─── Excerpted records

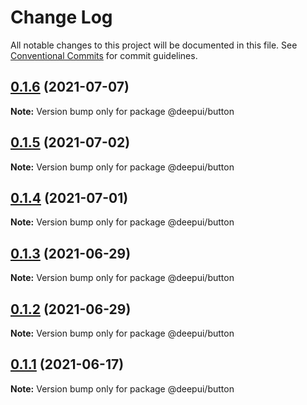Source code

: # Change Log

All notable changes to this project will be documented in this file.
See [Conventional Commits](https://conventionalcommits.org) for commit guidelines.

## [0.1.6](https://github.com/deepecom/deepui/compare/@deepui/button@0.1.5...@deepui/button@0.1.6) (2021-07-07)

**Note:** Version bump only for package @deepui/button





## [0.1.5](https://github.com/deepecom/deepui/compare/@deepui/button@0.1.4...@deepui/button@0.1.5) (2021-07-02)

**Note:** Version bump only for package @deepui/button





## [0.1.4](https://github.com/deepecom/deepui/compare/@deepui/button@0.1.3...@deepui/button@0.1.4) (2021-07-01)

**Note:** Version bump only for package @deepui/button





## [0.1.3](https://github.com/deepecom/deepui/compare/@deepui/button@0.1.2...@deepui/button@0.1.3) (2021-06-29)

**Note:** Version bump only for package @deepui/button





## [0.1.2](https://github.com/deepecom/deepui/compare/@deepui/button@0.1.1...@deepui/button@0.1.2) (2021-06-29)

**Note:** Version bump only for package @deepui/button





## [0.1.1](https://github.com/deepecom/deepui/compare/@deepui/button@0.1.0...@deepui/button@0.1.1) (2021-06-17)

**Note:** Version bump only for package @deepui/button

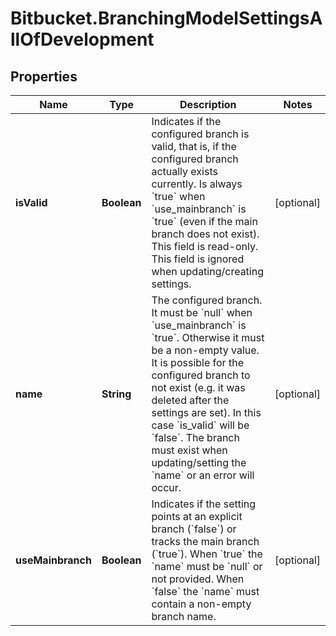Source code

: # Bitbucket.BranchingModelSettingsAllOfDevelopment

## Properties

Name | Type | Description | Notes
------------ | ------------- | ------------- | -------------
**isValid** | **Boolean** | Indicates if the configured branch is valid, that is, if the configured branch actually exists currently. Is always &#x60;true&#x60; when &#x60;use_mainbranch&#x60; is &#x60;true&#x60; (even if the main branch does not exist). This field is read-only. This field is ignored when updating/creating settings. | [optional] 
**name** | **String** | The configured branch. It must be &#x60;null&#x60; when &#x60;use_mainbranch&#x60; is &#x60;true&#x60;. Otherwise it must be a non-empty value. It is possible for the configured branch to not exist (e.g. it was deleted after the settings are set). In this case &#x60;is_valid&#x60; will be &#x60;false&#x60;. The branch must exist when updating/setting the &#x60;name&#x60; or an error will occur. | [optional] 
**useMainbranch** | **Boolean** | Indicates if the setting points at an explicit branch (&#x60;false&#x60;) or tracks the main branch (&#x60;true&#x60;). When &#x60;true&#x60; the &#x60;name&#x60; must be &#x60;null&#x60; or not provided. When &#x60;false&#x60; the &#x60;name&#x60; must contain a non-empty branch name. | [optional]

──────

Work request: What is needed is an exact repetition of every entry, without the pictures.

Response below:
Source code

: # Change Log

All notable changes to this project will be documented in this file.
See [Conventional Commits](https://conventionalcommits.org) for commit guidelines.

## [0.1.6](https://github.com/deepecom/deepui/compare/@deepui/button@0.1.5...@deepui/button@0.1.6) (2021-07-07)

**Note:** Version bump only for package @deepui/button





## [0.1.5](https://github.com/deepecom/deepui/compare/@deepui/button@0.1.4...@deepui/button@0.1.5) (2021-07-02)

**Note:** Version bump only for package @deepui/button





## [0.1.4](https://github.com/deepecom/deepui/compare/@deepui/button@0.1.3...@deepui/button@0.1.4) (2021-07-01)

**Note:** Version bump only for package @deepui/button





## [0.1.3](https://github.com/deepecom/deepui/compare/@deepui/button@0.1.2...@deepui/button@0.1.3) (2021-06-29)

**Note:** Version bump only for package @deepui/button





## [0.1.2](https://github.com/deepecom/deepui/compare/@deepui/button@0.1.1...@deepui/button@0.1.2) (2021-06-29)

**Note:** Version bump only for package @deepui/button





## [0.1.1](https://github.com/deepecom/deepui/compare/@deepui/button@0.1.0...@deepui/button@0.1.1) (2021-06-17)

**Note:** Version bump only for package @deepui/button

Source code

: # Bitbucket.BranchingModelSettingsAllOfDevelopment

## Properties

Name | Type | Description | Notes
------------ | ------------- | ------------- | -------------
**isValid** | **Boolean** | Indicates if the configured branch is valid, that is, if the configured branch actually exists currently. Is always &#x60;true&#x60; when &#x60;use_mainbranch&#x60; is &#x60;true&#x60; (even if the main branch does not exist). This field is read-only. This field is ignored when updating/creating settings. | [optional] 
**name** | **String** | The configured branch. It must be &#x60;null&#x60; when &#x60;use_mainbranch&#x60; is &#x60;true&#x60;. Otherwise it must be a non-empty value. It is possible for the configured branch to not exist (e.g. it was deleted after the settings are set). In this case &#x60;is_valid&#x60; will be &#x60;false&#x60;. The branch must exist when updating/setting the &#x60;name&#x60; or an error will occur. | [optional] 
**useMainbranch** | **Boolean** | Indicates if the setting points at an explicit branch (&#x60;false&#x60;) or tracks the main branch (&#x60;true&#x60;). When &#x60;true&#x60; the &#x60;name&#x60; must be &#x60;null&#x60; or not provided. When &#x60;false&#x60; the &#x60;name&#x60; must contain a non-empty branch name. | [optional]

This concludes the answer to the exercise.